━━━ Page excerpt ━━━

Quinine is the chief alkaloid of cinchona, the bark of the cinchona tree indigenous to parts of South America. Recorded medical use of cinchona dates back to the 17th century. Quinine was first isolated from cinchona in 1820. Quinine (the term “quinine” as used in this notice refers to quinine, quinine sulfate, and other quinine salts) has been used to treat malaria since the 19th century. It was used extensively for mass prophylaxis in malaria control programs in the early 20th century. As more predictable and effective synthetic antimalarial drugs began to be developed in the 1930s, the use of quinine to treat and/or prevent malaria declined. However, with the increasing resistance of the malaria parasite to some of these synthetic malarial treatments, quinine is again emerging as an important treatment for malaria.

Quinine also has been used for the treatment and/or prevention of nocturnal leg muscle cramps, similar conditions such as a restless leg syndrome, and, very rarely, a number of other conditions, including Babesiosis (another parasitic infection) and certain myotonic disorders. The predominant Start Printed Page 75558use of quinine in the United States is for leg cramps and similar conditions.

Quinine has a history of being marketed over-the-counter (OTC) and by prescription, as a single-ingredient product or sometimes in combination with other ingredients, such as vitamin E. Its use as a treatment for leg cramps and as an antimalarial agent was considered in the OTC drug monograph review. In the Federal Register of August 22, 1994 (59 FR 43234), the agency announced its conclusion that OTC drug products for the treatment and/or prevention of nocturnal leg muscle cramps are not generally recognized as safe and effective (GRASE), and are therefore new drugs under section 201(p) of the act (21 U.S.C. 321(p)). In reaching this conclusion, the agency reviewed extensive information from studies and adverse drug events reported to the agency regarding the safety and efficacy of products containing quinine sulfate. The agency identified numerous safety concerns associated with use of quinine sulfate (59 FR 43234 at 43235 through 43244). Further, the agency's review assessed the effectiveness of quinine sulfate for prevention and/or treatment of leg cramps, and concluded that the data were not adequate to establish that quinine sulfate, alone or in combination with vitamin E, is effective for these uses (59 FR 43234 at 43245 through 43249). The agency's conclusions regarding OTC drug products containing quinine indicated for treatment or prevention of nocturnal legs cramps are provided in 21 CFR 310.546.

━━━

Instructions:
[1] According to the quinine notice, in what year was quinine first isolated from cinchona?
[2] Please carry on the quinine notice, starting right after its final sentence.

━━━ Record excerpts ━━━

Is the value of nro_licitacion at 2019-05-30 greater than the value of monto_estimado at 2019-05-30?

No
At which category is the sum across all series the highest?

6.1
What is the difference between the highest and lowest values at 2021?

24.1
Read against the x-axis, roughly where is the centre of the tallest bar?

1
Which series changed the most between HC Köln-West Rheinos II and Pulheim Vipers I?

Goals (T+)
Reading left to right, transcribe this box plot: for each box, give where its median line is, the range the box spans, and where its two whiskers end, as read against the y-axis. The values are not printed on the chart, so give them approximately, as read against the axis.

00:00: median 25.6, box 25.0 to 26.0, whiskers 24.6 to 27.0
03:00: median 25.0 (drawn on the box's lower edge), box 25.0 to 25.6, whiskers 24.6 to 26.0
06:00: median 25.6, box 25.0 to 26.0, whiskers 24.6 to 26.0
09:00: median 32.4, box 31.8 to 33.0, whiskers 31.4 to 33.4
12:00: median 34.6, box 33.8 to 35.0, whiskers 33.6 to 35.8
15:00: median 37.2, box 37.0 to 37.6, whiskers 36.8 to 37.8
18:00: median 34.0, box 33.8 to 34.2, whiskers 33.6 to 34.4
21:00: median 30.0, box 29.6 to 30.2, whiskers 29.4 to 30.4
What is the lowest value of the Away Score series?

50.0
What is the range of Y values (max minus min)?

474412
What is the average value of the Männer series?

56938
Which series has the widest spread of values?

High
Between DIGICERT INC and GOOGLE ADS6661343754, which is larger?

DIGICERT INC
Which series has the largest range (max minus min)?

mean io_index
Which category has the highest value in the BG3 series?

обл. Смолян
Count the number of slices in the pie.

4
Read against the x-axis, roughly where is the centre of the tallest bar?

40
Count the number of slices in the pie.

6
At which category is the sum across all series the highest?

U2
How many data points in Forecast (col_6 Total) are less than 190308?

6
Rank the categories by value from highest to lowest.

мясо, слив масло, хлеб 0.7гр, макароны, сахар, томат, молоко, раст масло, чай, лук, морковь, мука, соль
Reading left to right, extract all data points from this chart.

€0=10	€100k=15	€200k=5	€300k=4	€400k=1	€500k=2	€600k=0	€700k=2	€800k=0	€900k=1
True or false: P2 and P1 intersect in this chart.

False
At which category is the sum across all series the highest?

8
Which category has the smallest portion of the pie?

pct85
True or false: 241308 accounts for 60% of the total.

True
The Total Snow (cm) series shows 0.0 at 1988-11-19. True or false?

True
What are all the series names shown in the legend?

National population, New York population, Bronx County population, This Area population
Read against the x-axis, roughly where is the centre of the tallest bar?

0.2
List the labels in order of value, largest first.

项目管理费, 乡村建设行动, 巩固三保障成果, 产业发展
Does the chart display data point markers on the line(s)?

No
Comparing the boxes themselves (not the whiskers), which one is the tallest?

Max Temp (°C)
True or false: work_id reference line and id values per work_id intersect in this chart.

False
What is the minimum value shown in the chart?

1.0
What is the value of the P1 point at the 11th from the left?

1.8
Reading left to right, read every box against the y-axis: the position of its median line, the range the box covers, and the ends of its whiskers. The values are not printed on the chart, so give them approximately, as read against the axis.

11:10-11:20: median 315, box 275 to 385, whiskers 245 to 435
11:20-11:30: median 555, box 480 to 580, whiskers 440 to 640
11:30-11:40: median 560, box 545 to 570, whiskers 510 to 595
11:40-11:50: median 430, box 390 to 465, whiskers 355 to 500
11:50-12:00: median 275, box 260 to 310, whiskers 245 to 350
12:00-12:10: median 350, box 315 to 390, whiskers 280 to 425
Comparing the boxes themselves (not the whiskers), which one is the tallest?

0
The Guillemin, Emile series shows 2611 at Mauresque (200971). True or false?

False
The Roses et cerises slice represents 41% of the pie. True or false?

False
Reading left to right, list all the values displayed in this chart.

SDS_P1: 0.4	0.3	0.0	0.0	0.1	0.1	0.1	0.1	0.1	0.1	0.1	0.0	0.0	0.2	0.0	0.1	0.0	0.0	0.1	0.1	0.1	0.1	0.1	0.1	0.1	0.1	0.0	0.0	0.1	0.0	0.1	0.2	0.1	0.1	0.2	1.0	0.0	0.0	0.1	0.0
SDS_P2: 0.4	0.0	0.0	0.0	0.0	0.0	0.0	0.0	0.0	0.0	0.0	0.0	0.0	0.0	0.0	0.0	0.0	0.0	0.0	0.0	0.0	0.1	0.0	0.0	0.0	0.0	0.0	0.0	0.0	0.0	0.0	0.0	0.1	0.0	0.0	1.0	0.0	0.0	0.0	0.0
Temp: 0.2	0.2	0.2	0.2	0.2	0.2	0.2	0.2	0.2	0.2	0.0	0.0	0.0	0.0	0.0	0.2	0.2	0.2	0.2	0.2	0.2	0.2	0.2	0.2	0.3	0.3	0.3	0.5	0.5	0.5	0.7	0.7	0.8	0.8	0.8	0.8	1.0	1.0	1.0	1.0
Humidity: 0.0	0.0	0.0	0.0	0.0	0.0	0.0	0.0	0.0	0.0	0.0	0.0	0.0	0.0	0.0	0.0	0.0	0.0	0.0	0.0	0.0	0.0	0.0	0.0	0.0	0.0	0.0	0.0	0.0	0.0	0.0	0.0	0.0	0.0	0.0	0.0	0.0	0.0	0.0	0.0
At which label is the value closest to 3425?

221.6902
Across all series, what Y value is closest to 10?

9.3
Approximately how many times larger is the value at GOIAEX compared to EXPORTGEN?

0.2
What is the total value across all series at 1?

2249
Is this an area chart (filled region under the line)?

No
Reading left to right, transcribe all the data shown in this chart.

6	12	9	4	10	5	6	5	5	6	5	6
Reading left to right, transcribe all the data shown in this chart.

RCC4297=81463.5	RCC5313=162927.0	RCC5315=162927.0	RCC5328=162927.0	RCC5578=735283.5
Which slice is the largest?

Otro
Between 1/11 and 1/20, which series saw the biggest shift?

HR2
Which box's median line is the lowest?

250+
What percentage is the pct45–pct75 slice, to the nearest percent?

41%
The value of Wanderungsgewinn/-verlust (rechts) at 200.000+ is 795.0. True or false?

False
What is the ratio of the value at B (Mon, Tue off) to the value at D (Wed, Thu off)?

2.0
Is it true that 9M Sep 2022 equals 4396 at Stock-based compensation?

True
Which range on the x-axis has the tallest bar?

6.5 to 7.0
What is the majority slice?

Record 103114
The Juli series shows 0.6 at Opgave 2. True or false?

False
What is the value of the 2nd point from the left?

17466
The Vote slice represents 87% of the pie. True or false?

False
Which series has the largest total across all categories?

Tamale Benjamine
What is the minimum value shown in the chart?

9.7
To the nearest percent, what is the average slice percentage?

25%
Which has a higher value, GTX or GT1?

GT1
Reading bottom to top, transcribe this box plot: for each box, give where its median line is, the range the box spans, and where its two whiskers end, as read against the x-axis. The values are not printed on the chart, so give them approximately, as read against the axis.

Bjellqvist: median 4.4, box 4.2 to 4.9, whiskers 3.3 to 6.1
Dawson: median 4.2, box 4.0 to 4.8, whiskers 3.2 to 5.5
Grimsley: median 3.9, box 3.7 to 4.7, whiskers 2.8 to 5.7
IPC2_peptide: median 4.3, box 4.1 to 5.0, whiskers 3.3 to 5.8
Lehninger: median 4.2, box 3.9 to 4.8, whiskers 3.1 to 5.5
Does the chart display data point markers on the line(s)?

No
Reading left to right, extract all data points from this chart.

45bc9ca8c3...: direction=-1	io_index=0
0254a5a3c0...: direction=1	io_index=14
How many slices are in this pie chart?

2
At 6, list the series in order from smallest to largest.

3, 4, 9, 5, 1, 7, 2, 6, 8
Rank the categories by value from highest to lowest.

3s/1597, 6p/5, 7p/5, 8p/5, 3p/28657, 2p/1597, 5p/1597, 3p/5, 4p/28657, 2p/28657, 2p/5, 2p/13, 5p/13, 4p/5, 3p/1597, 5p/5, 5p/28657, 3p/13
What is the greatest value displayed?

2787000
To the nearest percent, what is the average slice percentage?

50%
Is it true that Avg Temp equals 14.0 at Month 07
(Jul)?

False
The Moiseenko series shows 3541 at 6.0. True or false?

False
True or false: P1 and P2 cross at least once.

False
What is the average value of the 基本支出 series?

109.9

━━━

Answers per task:
[1] 1820

[2]
Subsequently, in the Federal Register of March 20, 1998 (63 FR 13526), the agency announced its conclusions regarding OTC drug products containing quinine or any quinine salt (e.g., quinine sulfate) labeled for the treatment and/or prevention of malaria. Because of the safety issues associated with these products, the agency concluded that these OTC products are not generally recognized as safe (GRAS) and are therefore new drugs as well. The agency's conclusions regarding OTC drug products containing quinine indicated for treatment or prevention of malaria are provided in 21 CFR 310.547.

II. Safety Issues in Use of Quinine Drug Products

Serious safety concerns, including fatalities, associated with drug products containing quinine are well-documented in the literature and in adverse drug events reported to the agency. One of these adverse events is quinine toxicity, which is known as cinchonism, a cluster of symptoms of varying severity that include tinnitus, dizziness, disorientation, nausea, visual changes, and auditory deficits. There also is evidence that quinine causes QT prolongation and serious cardiac arrhythmias including torsades de pointes. People taking quinine are at risk of developing hypersensitivity to the drug and experiencing a serious, life-threatening, or fatal reaction as a consequence. Serious adverse reactions associated with quinine use also include severe skin reactions, thrombocytopenia and other serious hematological events, permanent visual and hearing disturbances, hypoglycemia, and generalized anaphylaxis. Overall, from 1969 through September 11, 2006, FDA received 665 reports of adverse events with serious outcomes associated with quinine use, including 93 deaths. Among the more common types of events with serious outcomes reported to the agency are cardiac events, thrombocytopenia, renal failure, hypersensitivity/skin reactions, ophthalmologic events, hearing disorders, and thrombotic thrombocytopenic purpura (TTP).[1]

Further, quinine sulfate is known to have a narrow therapeutic index, with a very narrow margin of safety between doses that are therapeutic in the treatment of malaria and doses that are toxic. Many of the adverse events associated with quinine are dose-related (63 FR 15526 at 13527). Overdosing of quinine sulfate can result in cardiac arrhythmia, ototoxicity, blindness, or death. The rate of clearance of quinine sulfate tends to decline with age, meaning the blood level of quinine tends to be higher for a longer period of time in the elderly for a given dose compared to younger persons and the frequency and severity of adverse effects may also be greater in the elderly (63 FR 13526 at 13527).

III. Current Status of Quinine Drug Products

Mutual Pharmaceutical Company, Inc., (Mutual), of Philadelphia, PA, submitted an NDA for single-ingredient quinine sulfate in 324-milligram capsules (NDA 21-799), which was approved by FDA on August 12, 2005. The product is approved to treat uncomplicated Plasmodium falciparum malaria only and is a prescription drug product.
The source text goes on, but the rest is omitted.